§ **PROBLEM DETAILS**: Copy every line that holds the string "down" from the data below.

§ **EXCERPTED DATA**:
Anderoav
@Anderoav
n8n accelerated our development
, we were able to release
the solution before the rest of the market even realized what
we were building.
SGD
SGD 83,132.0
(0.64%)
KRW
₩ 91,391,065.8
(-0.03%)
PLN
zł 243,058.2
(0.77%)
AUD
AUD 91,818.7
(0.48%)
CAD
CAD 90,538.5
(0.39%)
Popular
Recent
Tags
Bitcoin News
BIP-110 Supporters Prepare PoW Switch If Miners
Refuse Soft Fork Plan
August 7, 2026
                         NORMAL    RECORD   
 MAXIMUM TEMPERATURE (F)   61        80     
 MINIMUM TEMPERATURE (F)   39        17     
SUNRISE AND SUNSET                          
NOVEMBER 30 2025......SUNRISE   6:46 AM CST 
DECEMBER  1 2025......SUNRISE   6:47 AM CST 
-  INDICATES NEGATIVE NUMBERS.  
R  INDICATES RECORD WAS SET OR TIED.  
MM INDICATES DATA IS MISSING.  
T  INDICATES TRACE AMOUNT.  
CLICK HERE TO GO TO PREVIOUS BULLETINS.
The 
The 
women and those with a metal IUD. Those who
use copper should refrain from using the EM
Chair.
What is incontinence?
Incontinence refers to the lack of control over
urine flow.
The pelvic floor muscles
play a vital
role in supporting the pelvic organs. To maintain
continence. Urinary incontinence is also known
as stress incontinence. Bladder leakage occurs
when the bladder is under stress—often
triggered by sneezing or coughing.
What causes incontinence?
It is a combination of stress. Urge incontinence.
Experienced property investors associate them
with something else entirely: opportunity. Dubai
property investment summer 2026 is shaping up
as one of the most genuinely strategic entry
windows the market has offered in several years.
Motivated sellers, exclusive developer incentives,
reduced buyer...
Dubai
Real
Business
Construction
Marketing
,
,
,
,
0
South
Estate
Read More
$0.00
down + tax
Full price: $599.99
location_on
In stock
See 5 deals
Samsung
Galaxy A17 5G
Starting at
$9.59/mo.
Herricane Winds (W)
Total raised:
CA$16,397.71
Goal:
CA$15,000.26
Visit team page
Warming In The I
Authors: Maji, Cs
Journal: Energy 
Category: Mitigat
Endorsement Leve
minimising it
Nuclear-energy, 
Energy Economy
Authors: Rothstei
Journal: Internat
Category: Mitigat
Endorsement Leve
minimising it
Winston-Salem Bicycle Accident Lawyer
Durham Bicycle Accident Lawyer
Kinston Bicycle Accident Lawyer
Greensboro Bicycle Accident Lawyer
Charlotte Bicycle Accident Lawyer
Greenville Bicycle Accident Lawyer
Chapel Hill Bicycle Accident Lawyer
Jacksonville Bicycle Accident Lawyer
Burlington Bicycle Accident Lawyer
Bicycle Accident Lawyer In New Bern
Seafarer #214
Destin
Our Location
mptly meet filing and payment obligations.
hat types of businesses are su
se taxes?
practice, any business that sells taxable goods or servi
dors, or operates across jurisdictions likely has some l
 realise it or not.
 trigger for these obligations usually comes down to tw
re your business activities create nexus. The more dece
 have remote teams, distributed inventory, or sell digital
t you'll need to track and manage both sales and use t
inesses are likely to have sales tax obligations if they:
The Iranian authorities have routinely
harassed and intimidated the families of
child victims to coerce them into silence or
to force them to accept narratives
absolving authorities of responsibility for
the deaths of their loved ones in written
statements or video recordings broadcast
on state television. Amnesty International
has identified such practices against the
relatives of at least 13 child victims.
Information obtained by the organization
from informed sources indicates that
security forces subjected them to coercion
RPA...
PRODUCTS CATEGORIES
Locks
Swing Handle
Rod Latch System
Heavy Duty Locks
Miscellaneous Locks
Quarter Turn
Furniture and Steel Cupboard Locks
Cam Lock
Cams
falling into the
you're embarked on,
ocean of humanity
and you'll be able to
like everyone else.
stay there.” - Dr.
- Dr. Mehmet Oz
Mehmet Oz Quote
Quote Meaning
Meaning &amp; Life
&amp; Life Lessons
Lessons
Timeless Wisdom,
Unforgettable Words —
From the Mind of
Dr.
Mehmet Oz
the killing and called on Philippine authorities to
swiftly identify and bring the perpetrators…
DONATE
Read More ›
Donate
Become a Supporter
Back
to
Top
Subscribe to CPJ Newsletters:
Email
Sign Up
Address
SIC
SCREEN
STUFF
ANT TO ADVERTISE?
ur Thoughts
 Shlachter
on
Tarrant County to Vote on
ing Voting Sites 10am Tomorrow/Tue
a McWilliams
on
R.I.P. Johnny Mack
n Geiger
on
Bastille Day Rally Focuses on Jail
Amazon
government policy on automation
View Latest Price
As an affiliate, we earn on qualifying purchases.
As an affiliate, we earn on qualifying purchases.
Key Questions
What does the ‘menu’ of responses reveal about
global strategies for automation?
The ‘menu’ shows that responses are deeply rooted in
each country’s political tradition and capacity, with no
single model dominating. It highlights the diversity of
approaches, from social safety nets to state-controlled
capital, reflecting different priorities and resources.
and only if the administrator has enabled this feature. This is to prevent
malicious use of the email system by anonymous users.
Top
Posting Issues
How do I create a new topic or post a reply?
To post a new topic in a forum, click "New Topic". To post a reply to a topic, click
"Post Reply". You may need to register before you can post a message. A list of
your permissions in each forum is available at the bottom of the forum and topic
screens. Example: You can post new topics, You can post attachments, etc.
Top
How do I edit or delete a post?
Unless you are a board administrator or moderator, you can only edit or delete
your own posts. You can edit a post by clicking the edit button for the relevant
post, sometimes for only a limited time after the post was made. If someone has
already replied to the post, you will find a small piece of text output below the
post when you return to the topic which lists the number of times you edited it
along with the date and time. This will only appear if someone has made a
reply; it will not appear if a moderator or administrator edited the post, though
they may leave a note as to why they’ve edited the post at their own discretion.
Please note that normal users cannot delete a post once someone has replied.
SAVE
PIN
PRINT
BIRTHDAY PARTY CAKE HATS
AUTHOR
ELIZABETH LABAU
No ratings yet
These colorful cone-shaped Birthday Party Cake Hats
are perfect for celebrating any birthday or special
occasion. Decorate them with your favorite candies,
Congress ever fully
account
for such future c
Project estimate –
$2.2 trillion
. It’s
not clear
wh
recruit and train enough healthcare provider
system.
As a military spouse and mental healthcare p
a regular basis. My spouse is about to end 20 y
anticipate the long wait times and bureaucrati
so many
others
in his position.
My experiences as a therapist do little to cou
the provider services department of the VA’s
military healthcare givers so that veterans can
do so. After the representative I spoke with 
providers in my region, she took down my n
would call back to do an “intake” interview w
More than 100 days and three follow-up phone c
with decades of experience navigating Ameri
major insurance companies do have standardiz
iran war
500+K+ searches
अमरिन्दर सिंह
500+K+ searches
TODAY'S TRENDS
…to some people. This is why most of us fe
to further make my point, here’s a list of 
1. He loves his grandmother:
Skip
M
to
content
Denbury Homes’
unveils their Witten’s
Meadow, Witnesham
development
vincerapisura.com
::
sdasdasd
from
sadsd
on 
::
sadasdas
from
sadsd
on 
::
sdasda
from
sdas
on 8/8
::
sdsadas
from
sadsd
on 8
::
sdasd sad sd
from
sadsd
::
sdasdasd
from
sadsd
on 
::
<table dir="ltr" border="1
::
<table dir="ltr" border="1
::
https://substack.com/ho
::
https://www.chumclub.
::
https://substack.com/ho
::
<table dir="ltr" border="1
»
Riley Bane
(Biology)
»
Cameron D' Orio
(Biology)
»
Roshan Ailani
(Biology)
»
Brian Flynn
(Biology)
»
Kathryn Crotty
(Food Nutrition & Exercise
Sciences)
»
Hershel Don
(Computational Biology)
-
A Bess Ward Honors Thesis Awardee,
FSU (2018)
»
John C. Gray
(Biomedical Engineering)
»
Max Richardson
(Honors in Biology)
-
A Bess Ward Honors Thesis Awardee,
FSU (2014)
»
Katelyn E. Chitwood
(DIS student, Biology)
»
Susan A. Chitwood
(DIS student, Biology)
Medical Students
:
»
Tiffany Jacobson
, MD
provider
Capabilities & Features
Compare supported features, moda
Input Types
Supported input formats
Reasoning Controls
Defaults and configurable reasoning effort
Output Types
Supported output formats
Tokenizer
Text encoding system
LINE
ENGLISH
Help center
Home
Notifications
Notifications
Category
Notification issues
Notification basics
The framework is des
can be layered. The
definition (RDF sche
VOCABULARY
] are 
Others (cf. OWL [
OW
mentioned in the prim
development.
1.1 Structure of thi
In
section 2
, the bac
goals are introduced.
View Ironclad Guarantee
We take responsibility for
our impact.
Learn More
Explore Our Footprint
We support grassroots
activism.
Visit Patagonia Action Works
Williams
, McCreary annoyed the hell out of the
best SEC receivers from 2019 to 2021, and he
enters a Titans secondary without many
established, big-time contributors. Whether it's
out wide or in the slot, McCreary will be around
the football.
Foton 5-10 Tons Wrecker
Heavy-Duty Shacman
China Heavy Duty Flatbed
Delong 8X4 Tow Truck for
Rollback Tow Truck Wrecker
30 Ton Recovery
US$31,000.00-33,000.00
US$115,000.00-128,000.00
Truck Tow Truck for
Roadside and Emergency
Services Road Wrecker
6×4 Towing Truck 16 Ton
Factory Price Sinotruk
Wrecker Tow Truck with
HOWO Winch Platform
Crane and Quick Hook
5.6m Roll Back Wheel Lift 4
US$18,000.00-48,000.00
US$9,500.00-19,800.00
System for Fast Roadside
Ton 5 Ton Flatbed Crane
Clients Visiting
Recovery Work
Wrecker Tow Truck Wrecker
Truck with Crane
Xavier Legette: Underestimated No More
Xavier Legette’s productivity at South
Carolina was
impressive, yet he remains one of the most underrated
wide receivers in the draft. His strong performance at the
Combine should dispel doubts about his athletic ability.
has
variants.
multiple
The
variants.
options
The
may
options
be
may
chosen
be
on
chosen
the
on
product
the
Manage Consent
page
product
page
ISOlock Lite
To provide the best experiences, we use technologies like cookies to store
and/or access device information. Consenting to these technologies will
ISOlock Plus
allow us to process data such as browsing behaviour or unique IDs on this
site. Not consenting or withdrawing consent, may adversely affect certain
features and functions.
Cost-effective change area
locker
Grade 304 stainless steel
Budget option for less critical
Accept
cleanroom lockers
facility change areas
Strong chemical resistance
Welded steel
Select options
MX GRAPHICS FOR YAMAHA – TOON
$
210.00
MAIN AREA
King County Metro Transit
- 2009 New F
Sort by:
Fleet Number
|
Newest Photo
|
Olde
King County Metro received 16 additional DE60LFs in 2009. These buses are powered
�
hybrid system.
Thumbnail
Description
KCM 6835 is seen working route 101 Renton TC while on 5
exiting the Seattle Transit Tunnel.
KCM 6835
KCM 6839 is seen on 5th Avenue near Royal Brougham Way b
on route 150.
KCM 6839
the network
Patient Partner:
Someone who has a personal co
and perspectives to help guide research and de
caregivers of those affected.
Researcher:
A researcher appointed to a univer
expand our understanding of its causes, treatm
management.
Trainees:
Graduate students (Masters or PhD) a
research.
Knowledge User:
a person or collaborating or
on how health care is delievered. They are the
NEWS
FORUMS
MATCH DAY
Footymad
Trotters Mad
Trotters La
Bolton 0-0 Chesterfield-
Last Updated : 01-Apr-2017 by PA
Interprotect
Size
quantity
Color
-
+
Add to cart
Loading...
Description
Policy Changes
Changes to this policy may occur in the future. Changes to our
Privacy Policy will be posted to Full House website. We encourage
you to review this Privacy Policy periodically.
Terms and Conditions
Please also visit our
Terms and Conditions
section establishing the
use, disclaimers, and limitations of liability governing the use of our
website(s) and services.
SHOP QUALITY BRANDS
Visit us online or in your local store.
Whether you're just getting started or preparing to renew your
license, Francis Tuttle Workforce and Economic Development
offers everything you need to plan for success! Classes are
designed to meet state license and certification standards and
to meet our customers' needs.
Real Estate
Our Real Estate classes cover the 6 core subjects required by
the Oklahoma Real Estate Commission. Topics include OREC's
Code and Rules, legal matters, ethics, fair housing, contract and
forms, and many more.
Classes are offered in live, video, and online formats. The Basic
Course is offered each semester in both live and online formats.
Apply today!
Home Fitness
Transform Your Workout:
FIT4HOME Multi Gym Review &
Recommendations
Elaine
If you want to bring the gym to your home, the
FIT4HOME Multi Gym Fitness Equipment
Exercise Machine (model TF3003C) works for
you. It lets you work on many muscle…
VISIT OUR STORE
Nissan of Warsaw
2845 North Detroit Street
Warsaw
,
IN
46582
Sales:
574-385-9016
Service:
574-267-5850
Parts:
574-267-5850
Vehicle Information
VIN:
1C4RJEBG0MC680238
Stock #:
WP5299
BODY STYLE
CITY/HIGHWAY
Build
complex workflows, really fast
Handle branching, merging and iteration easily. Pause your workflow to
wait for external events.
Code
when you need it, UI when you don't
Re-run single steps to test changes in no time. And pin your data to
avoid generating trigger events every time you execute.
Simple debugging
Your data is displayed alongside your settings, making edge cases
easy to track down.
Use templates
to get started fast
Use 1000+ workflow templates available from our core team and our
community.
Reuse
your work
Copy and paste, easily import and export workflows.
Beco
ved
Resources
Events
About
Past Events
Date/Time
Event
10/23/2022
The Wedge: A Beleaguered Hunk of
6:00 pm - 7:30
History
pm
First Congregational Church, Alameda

§ **TASK ANSWER**:
down + tax
 trigger for these obligations usually comes down to tw
providers in my region, she took down my n
easy to track down.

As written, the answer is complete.